Julian Barbour’s solution to the problem of time in physics and cosmology is as simply stated as it is radical: there is no such thing as time. 3 “If you try to get your hands on time, it’s always slipping through your fingers,” says Barbour. “People are sure time is there, but they can’t get hold of it. My feeling is that they can’t get hold of it because it isn’t there at all.”
As a nonfiction reader, I can’t be sufficiently grateful for having read this book. Frank instantly wins my respect by beginning with biology and our evolutionary history:
A Paleolithic farmer moved through his day and experienced time in a radically different way than did a merchant living in the great city of Babylon. The human encounter with time is fluid and malleable. It can and will change again.
Indeed. He describes a bit of the “flow” of time of the hunger-gatherers – though not nearly in the daily detail as in Homo Sapiens, but as a complimentary time-based perspective to those chapters – and moves on from there. He notes how agriculture changed us, of course, moving from active lives outside to life farming, with less physical activity, a smaller or more limited view of the night sky, and more.
He gives a brief history of astronomical and cosmological developments, describing, ironically, how at the same time in history we developed the ability to look more deeply at the stars in the night sky, we developed the technology that led to us blocking out the night sky completely. And thus, as we stopped looking up and wondering we ceased to meditate naturally: looking up at the stars and pondering moved from a pleasure for the masses to a fringe activity by amateurs and professional scientists.
Later, here is one of the first places I heard of “first sleep,” as opposed to having the “second sleep” and a break in between the two.

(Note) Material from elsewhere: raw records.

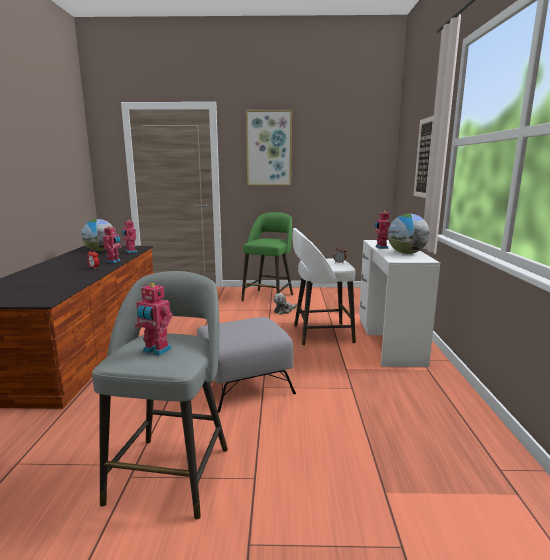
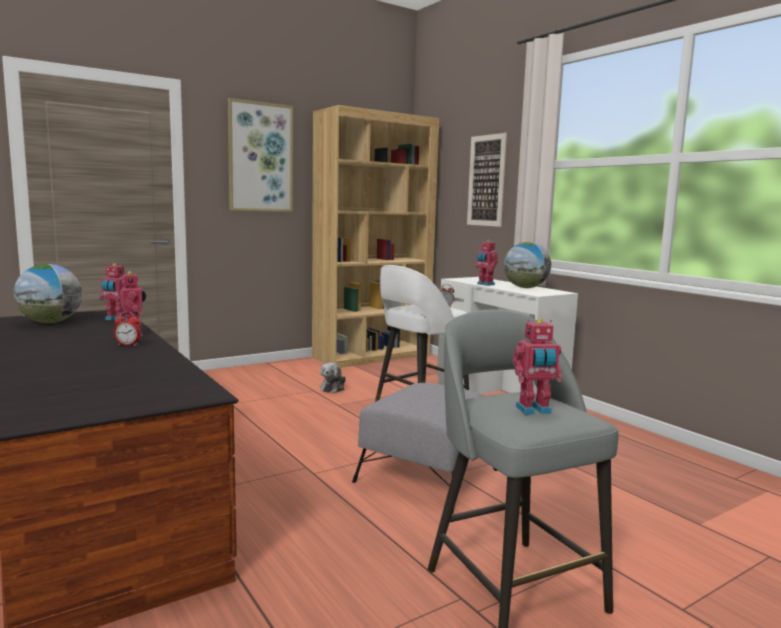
camera: 35 degrees left, 5 degrees down
(268, 297) = (284, 375): green stool -> none
(346, 293) = (372, 356): none -> brown bookcase

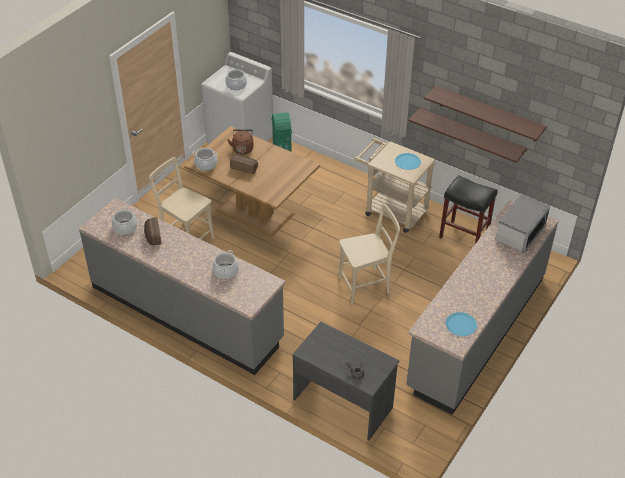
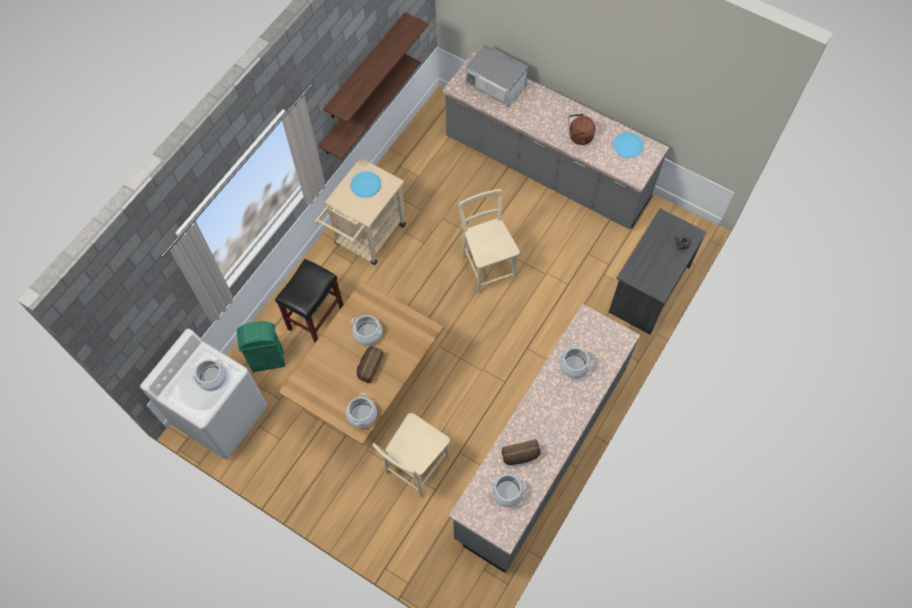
camera: 90 degrees left, 20 degrees up
(242, 148) = (329, 371): brown kettle -> brown kettle (579, 137)
(272, 167) = (368, 333): none -> cooking pot
(464, 236) = (409, 170): black stool -> black stool (316, 318)

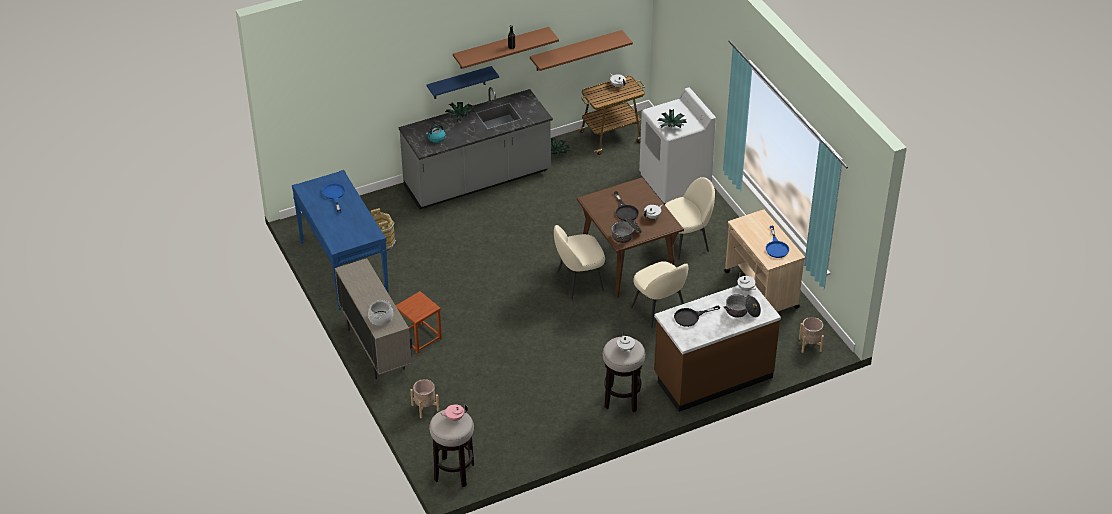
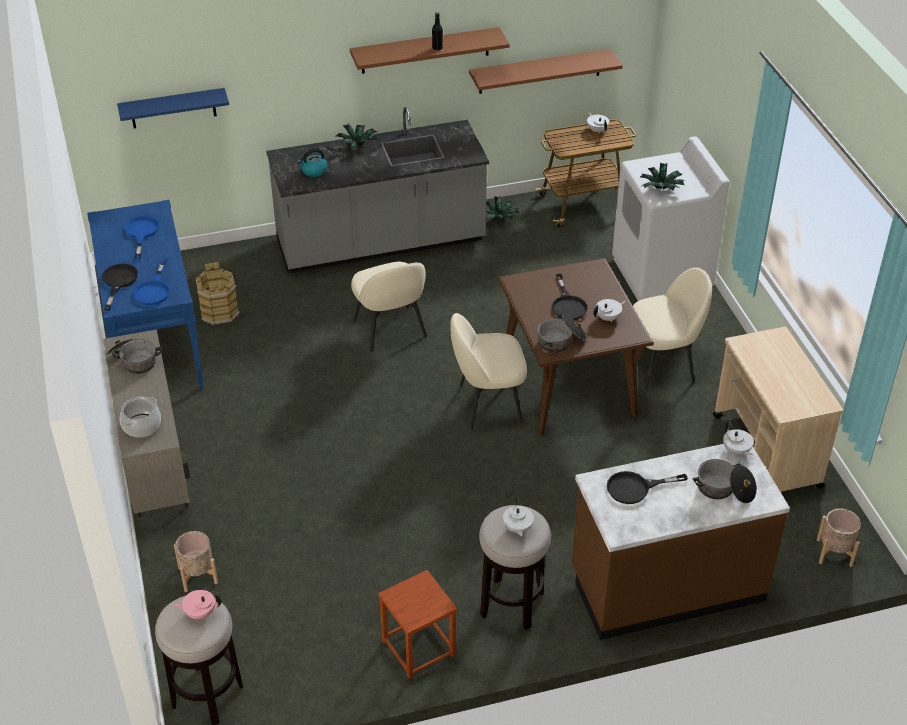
camera: 10 degrees right, 0 degrees up
(332, 230) = (118, 282): none -> black frying pan
(360, 280) = (133, 361): none -> cooking pot
(419, 338) = (226, 461): brown stool -> brown stool (418, 648)
(459, 83) = (360, 96): blue shelf -> blue shelf (173, 108)
(659, 310) = (601, 464): beige chair -> beige chair (390, 330)
(776, 247) = (797, 388): blue frying pan -> blue frying pan (153, 290)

He describes electricity and its influence on our conception of time, of course, but then he gives a specific, detailed example of a radical transformation of our lives: the washing machine. Here is a device which single handedly reduced the workload of women from perhaps entire days (or more) in their week to less than an hour of total work – a device which freed amazing amounts of time for women, and probably allowed the women’s rights revolution. One single device – other than the general development of electricity, I can think of nothing so similar as the smartphone, and even then, no one has shown me that this directly makes us more productive simply by providing access to information.
If the washing machine gave us time, the smartphone gives us information and connects us to ideas, spreading them faster. But that does not inherently make it as important – or beneficial, I would argue – as the former.
Frank describes how time zones and town clocks changed our perception of time, as did trains and eventually undersea cables. Later he mentions concepts like relativity and quantum mechanics. In the latter chapters, he has an example of a person on Mars “plugging in” to time which hops from nanosecond to nanosecond, rapidly, with electronic apparatuses helping the brain to keep pace.
He closes with a description of the multiverse theory, how oil has so much energy it has changed our world with the automation provided by electricity, and by saying, “Human beings build universes, and universes support human beings.”
With electric power running appliances, each family had the equivalent of a small army of servants doing their vacuuming and their sewing, preserving their food, washing their dishes and of course cleaning and drying their clothes.
The simple act of walking down the street and calling a friend to check in is as profound and radical a shift in the experience, use and conception of time as anything that passed before, from the Neolithic to the industrial revolution.
(If I ever want to review physical concepts like relativity, quantum physics, time dilation, radioactive decay, or the like, these highlights are worth reviewing.)
Thus from the era of myth to the era of the Greeks we can see a finite set of questions emerge that would come to guide nearly all future debate and future cosmological imaginings.
Question 1: Is there a universe or a multiverse? Is what we see, all the stars and galaxies, all there is to the universe? Are there other collections of matter we can’t see? Are there other universes with laws that differ from our own?
Question 2: Is space infinite or bounded? Does space extend forever? Does it have a boundary? If so, what lies beyond the boundary?
Question 3: Does space exist by itself? Is a true vacuum possible, or does space exist only relative to the matter that fills it? Would space exist in a universe without matter?
Question 4: Does time exist by itself? Is time a real property of the universe? Or does it exist only relative to changes in matter? Would time exist in a universe without matter?
Question 5: Does the universe have a beginning and/or an ending in time? Did the universe come into being? Will it come to an end? If so, what came before and what will come after? If the universe is eternal, how is such a thing possible?